Crescent Mezzanine Partners VI is easily the largest credit mezzanine fundraise the firm has ever been involved in, trumping the $2.8bn it last gathered while still a captive part of TCW in 2008.
AltAssets revealed in April that the firm had already hit that figure for the new vehicle, continuing a pacey fundraise which saw it hold a $1bn first close in April 2012 after just a few months on the road.
The latest vehicle is larger than the firm’s 2006 and 2001 vehicles combined, and tallies with rising opportunities in structured lending as banks pull away from loans following the global financial crash.
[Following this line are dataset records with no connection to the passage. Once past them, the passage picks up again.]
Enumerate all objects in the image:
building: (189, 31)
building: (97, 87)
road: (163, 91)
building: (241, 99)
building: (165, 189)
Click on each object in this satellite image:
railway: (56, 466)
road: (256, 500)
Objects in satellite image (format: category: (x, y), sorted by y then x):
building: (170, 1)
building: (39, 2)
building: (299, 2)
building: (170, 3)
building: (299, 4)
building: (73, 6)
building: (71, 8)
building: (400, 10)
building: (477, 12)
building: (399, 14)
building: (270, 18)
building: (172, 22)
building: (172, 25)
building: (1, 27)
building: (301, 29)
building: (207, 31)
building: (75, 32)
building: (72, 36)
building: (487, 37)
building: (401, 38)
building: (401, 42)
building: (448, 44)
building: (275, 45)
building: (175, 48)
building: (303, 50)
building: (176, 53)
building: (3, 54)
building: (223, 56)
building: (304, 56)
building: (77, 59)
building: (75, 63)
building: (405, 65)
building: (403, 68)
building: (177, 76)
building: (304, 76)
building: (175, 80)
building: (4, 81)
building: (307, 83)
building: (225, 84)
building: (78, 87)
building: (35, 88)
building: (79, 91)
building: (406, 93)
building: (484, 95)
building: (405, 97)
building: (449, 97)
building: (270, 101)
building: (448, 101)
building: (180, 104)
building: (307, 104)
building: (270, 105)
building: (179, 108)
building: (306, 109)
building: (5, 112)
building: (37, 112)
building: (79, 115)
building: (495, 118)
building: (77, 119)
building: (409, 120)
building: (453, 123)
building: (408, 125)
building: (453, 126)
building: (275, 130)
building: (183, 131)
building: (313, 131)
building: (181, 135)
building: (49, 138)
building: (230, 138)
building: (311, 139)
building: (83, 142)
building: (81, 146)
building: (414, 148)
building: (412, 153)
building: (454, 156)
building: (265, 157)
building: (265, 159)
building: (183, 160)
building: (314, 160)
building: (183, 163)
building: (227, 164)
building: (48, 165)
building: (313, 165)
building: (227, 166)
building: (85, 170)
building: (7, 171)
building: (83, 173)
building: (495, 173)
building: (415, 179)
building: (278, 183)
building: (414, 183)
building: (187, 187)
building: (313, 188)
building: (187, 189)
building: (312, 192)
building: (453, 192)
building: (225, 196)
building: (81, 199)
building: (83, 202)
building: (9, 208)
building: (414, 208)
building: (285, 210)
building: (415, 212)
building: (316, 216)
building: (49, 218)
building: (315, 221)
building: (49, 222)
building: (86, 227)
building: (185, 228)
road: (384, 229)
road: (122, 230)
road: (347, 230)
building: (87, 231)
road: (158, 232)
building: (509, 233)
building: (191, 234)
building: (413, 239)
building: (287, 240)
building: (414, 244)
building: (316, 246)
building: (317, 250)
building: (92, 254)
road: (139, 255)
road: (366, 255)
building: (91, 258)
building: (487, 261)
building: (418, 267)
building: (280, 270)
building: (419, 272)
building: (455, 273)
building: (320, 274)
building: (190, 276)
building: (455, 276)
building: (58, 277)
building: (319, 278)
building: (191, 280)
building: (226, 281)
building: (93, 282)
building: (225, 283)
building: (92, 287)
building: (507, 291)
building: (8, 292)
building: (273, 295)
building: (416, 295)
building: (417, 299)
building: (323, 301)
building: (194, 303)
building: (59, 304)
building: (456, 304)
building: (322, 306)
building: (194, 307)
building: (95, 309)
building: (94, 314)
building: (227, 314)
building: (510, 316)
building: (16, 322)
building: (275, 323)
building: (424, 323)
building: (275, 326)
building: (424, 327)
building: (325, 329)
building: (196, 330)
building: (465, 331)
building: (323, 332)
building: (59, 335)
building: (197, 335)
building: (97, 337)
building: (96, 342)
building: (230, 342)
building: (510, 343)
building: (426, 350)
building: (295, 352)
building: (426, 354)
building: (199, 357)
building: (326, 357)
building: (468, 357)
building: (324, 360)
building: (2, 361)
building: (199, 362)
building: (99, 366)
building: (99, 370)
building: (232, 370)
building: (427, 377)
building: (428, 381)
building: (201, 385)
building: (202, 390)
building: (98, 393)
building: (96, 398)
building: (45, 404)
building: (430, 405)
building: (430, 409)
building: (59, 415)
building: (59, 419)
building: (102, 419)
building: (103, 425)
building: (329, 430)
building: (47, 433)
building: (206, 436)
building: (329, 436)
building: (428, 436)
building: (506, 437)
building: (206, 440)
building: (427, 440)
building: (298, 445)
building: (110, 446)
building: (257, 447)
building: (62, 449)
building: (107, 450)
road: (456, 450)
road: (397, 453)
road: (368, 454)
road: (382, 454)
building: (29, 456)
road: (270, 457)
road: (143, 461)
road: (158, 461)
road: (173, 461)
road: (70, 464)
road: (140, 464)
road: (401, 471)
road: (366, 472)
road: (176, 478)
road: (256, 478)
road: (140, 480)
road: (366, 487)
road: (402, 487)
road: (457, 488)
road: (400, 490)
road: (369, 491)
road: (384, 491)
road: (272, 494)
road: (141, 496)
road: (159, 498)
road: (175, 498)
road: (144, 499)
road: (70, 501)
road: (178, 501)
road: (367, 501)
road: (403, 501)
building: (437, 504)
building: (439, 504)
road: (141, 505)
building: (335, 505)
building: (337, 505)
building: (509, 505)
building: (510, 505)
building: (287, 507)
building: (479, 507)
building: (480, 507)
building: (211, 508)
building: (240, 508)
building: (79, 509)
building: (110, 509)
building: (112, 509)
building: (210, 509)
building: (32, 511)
Crescent co-founder and managing partner Jean-Marc Chapus said he believed the firm’s experience sourcing and investing $10bn of capital for more than 150 mezzanine transaction over the past two decades had persuaded investors to commit to the fund.
The firm typically targets investments in private equity-backed companies with enterprise values of more than $250m.
Credit Suisse Securities, TCW Funds Distributors, Merrill Lynch, Pierce, Fenner & Smith Incorporated and France’s Finamvest all acted as placement agents for the vehicle.
Earlier this year JPMorgan-owned alternative asset manager Highbridge Capital Management raised the biggest mezzanine debt vehicle since the financial crisis.
The $5bn vehicle, the third-largest of its type ever raised, will use about half its capital financing private equity-backed buyouts according to the FT, with the rest used for straight corporate financing.
That fund outstripped the $4bn mezzanine fund raised by buyout giant Blackstone through its GSO Capital Partners credit arm in early 2012.